Input data =
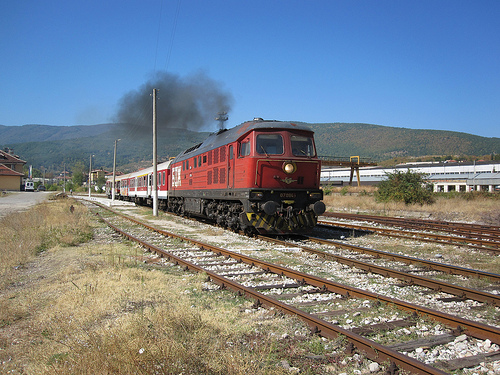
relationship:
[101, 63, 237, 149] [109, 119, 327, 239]
black smoke emerging from train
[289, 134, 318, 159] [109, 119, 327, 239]
window of train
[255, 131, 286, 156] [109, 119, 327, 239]
window of train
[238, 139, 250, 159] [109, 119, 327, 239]
window of train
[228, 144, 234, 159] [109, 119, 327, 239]
window of train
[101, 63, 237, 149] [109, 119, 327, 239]
black smoke from train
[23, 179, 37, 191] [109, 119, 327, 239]
van behind train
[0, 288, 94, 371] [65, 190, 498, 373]
dead grass along side of railroad track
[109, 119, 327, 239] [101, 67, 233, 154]
train puffing smoke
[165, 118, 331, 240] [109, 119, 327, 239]
red car leading train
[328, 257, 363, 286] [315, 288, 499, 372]
stones between railroad tracks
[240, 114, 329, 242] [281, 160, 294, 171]
front train with headlight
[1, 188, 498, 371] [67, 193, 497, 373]
dead grass beside tracks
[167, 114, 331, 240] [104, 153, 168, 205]
red car leads cars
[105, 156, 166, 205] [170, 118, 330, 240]
cars behind engine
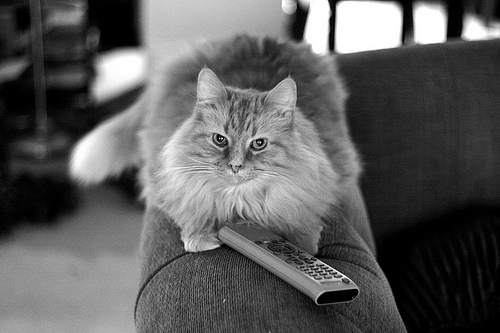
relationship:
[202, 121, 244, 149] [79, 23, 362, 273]
eye of cat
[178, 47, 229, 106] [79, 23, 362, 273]
ear of cat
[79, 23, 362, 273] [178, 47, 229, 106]
cat has ear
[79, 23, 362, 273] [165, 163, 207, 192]
cat has whiskers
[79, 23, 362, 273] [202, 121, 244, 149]
cat has eye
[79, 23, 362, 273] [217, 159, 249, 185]
cat has nose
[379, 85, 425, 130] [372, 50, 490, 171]
part of sofa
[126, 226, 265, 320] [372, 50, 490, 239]
arm of sofa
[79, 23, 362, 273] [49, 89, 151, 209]
cat has tail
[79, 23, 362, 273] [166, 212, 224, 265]
cat has paw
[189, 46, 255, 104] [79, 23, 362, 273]
fur of cat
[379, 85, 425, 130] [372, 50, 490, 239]
part of sofa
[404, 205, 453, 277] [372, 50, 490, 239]
cush of sofa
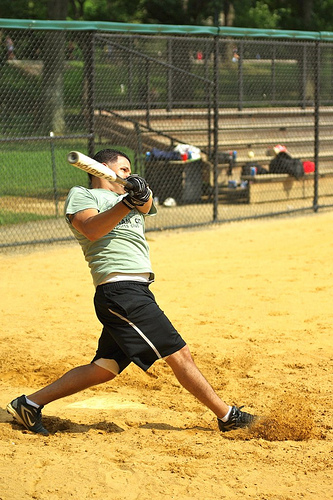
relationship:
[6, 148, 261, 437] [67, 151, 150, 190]
man swinging bat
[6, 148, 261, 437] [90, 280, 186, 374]
man wearing shorts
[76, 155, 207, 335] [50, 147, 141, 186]
man holding bat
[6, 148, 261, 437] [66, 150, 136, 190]
man swinging bat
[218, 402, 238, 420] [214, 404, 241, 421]
sock on ankle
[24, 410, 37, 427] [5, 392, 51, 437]
logo on cleats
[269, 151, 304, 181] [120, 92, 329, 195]
bag on bleachers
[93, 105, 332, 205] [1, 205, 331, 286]
bleacher by field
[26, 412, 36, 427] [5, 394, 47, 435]
logo on shoe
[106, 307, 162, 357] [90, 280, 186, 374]
stripe on shorts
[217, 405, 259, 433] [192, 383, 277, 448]
cleats on foot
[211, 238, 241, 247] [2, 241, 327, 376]
dirt on ground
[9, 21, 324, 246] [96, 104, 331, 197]
fence near bleachers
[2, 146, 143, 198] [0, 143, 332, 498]
grass on ground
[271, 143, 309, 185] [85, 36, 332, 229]
bag on bleachers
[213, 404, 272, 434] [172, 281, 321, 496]
foot in dirt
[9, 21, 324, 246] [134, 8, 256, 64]
fence has green top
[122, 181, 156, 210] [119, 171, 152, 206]
gloves for hands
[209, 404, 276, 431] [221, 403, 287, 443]
cleats kicking dirt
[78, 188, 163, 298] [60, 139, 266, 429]
shirt on man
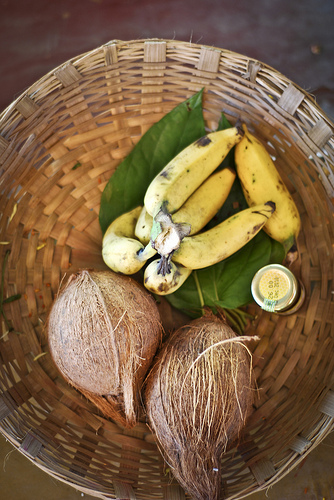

Your task = Quote the listing from the line containing "[0, 288, 94, 371] [65, 190, 498, 373]" through the line containing "cat has paw", both included, leaving out the pictures.

Output for this exercise =
[0, 288, 94, 371] [65, 190, 498, 373]
dead grass along side of railroad track
[109, 119, 327, 239] [101, 67, 233, 154]
train puffing smoke
[165, 118, 331, 240] [109, 119, 327, 239]
red car leading train
[328, 257, 363, 286] [315, 288, 499, 372]
stones between railroad tracks
[240, 114, 329, 242] [281, 160, 294, 171]
front train with headlight
[1, 188, 498, 371] [67, 193, 497, 373]
dead grass beside tracks
[167, 114, 331, 240] [104, 153, 168, 205]
red car leads cars
[105, 156, 166, 205] [170, 118, 330, 240]
cars behind engine
relationship:
[202, 121, 244, 149] [79, 23, 362, 273]
eye of cat
[178, 47, 229, 106] [79, 23, 362, 273]
ear of cat
[79, 23, 362, 273] [178, 47, 229, 106]
cat has ear
[79, 23, 362, 273] [165, 163, 207, 192]
cat has whiskers
[79, 23, 362, 273] [202, 121, 244, 149]
cat has eye
[79, 23, 362, 273] [217, 159, 249, 185]
cat has nose
[379, 85, 425, 130] [372, 50, 490, 171]
part of sofa
[126, 226, 265, 320] [372, 50, 490, 239]
arm of sofa
[79, 23, 362, 273] [49, 89, 151, 209]
cat has tail
[79, 23, 362, 273] [166, 212, 224, 265]
cat has paw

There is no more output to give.